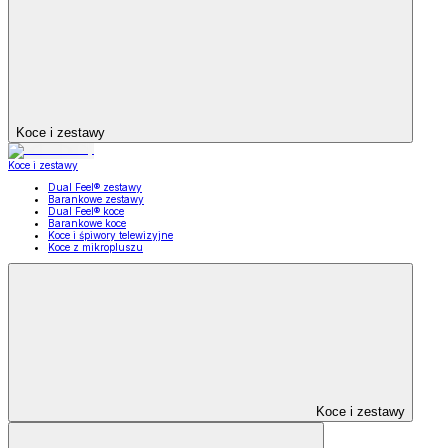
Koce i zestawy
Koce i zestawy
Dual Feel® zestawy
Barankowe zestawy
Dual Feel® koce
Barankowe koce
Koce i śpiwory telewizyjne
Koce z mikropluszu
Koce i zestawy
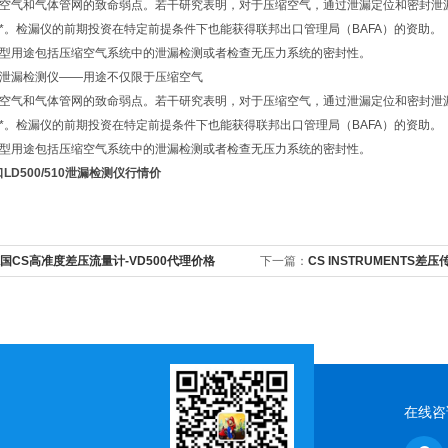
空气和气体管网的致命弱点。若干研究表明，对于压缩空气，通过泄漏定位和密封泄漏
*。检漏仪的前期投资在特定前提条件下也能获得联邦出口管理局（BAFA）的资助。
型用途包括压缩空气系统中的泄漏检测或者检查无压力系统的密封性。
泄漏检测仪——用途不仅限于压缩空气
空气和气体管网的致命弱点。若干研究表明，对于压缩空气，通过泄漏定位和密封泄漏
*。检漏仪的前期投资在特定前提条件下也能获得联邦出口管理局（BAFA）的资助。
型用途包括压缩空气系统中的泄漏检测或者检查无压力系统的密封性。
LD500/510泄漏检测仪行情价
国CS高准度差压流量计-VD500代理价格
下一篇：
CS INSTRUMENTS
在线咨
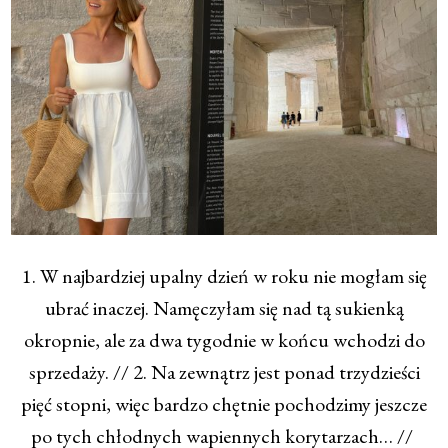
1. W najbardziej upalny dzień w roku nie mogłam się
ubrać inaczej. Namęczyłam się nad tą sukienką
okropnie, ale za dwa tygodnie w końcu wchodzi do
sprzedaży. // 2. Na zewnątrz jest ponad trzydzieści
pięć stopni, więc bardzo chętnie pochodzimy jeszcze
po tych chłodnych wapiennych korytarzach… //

#### Problem to solve
Reproduce the records in full, exactly as they appear, and show none of the pictures.

#### Exercise solution
Koce i zestawy
Koce i zestawy
Dual Feel® zestawy
Barankowe zestawy
Dual Feel® koce
Barankowe koce
Koce i śpiwory telewizyjne
Koce z mikropluszu
Koce i zestawy
空气和气体管网的致命弱点。若干研究表明，对于压缩空气，通过泄漏定位和密封泄漏
*。检漏仪的前期投资在特定前提条件下也能获得联邦出口管理局（BAFA）的资助。
型用途包括压缩空气系统中的泄漏检测或者检查无压力系统的密封性。
泄漏检测仪——用途不仅限于压缩空气
空气和气体管网的致命弱点。若干研究表明，对于压缩空气，通过泄漏定位和密封泄漏
*。检漏仪的前期投资在特定前提条件下也能获得联邦出口管理局（BAFA）的资助。
型用途包括压缩空气系统中的泄漏检测或者检查无压力系统的密封性。
LD500/510泄漏检测仪行情价
国CS高准度差压流量计-VD500代理价格
下一篇：
CS INSTRUMENTS
在线咨
1. W najbardziej upalny dzień w roku nie mogłam się
ubrać inaczej. Namęczyłam się nad tą sukienką
okropnie, ale za dwa tygodnie w końcu wchodzi do
sprzedaży. // 2. Na zewnątrz jest ponad trzydzieści
pięć stopni, więc bardzo chętnie pochodzimy jeszcze
po tych chłodnych wapiennych korytarzach… //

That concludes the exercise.